Concurrent with this grand narrative explanation is the other tale of wonder – that offered by science fiction. Thus, while Darwinism looks to the past, science fiction is distinctly future-oriented.  Quite often the two meld together and are linked, especially in the alien mythos. The explanation for the “obviously rational” and “highly likely” existence of extraterrestrial entities in some form lies in the aeons of Darwinism. Why, it’s simply obvious that the 4.5 billion years the solar system took to “form” (an unsubstantiated, non-empirical presupposition) would surely give rise to the birth of “life” on Zeta Reticuli, and since we’re speaking of billions of years, it’s likely they “evolved” to be far more advanced than us humans.  Not only that, but they probably “seeded” us here on terra firma. Pause for a moment and consider how that sounds just like science fiction! However, let us recall our opponents’ definition of “science” – observable “facts” to support or negate a theory. In other words, these are the creative speculations of men, in much the same way Bobba Fett and Mork are the products of Tinseltown fantasy. They’re not real, as is the postulation that primordial muck was struck by lightning and gave birth to determined amoebas and fish and whales. Much like science fiction, men fashion themselves surrogate myths, rather like a child donning his Superman costume and leaping off the couch into the great beyond.

We see a window into this process of melding a new pseudo-religion in examples of UFO cults like the Raelians or Scientology. Both purport to be in perfect harmony with science and critical of the present systems of petty government corruption, contemporary echo of Wells’ complaints in Outlines of History. Both project glorious futures of utopian progress through various pseudo-scientific and scientistic means, as man can achieve self-salvation through some rigorous process of bizarre doctrinal adherence. And both maintain a strict regimen of belief for followers – cult figures shall not be challenged, since the cult has the monopoly on truth and the answers to pretty much any issue that might arise. Should they not, have faith, for an answer will surely be delivered by the high priesthood.  Sci-fi cults thus operate in the exact same fashion as the sci-fi cult of Darwinism, where dissent results in ostracism, unemployment, mockery and harassment.

We come in peace to give perms and vacuum your planet.

We come in peace, giving perms and vacuuming your planet.

Despite the genocidal totalitarian regimes of the twentieth century basing their principles on Darwinism, reason and science, resulting in the murder of millions, faith in the cult of the sci-fi Darwinian state of the future continues. You can buy microwaves and iPhones – and those are proof of evolution.  Oh, you weren’t aware? What are you, a slack-jawed Ozark Mountain dweller? You didn’t know iPhones prove Darwinism? I can hear the Deliverance banjo theme playing right about now!
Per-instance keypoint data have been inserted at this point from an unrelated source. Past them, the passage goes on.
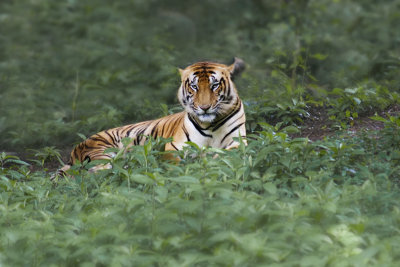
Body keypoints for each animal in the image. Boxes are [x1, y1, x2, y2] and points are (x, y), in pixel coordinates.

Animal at [54, 57, 247, 177]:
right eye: (194, 86)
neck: (211, 125)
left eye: (214, 85)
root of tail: (75, 149)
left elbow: (227, 153)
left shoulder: (239, 142)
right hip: (102, 152)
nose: (204, 108)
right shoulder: (174, 148)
Of course, technological progress has absolutely no necessary connection to a wild biological theory of origins, but that never ceases to be submitted as a “proof” of a ridiculous model. One thing cult members lack is critical thinking and objectivity, and if the Darwinian science-fiction space opera that is to be our coming religion boasts anything, it’s an army of followers who bloviate about reason while not possessing the foggiest idea that reason operates on immaterial, invariant principles that belong to the domain of metaphysics.

Once Darwin and the empiricists supposed they had banished metaphysics to the great nothingness, the past was assumed to be “explained” on “natural” grounds. But the future still needed hope, something for ever-deluded mass man to project into the stars (after all, we are all “stars” according to Krauss and Crowley), and the psy-op scions of science fiction deliver. To play with reality and rewrite it – as only a god could do – is the function of our new saints, St. Darwin and St. Wells, prophets and sages of the new dawn heralding man’s extermination, as Holy Father Bertrand Russell lovingly prayed, with the aid of the space-brother elites intent on bringing us to Childhood’s End. It’s just science.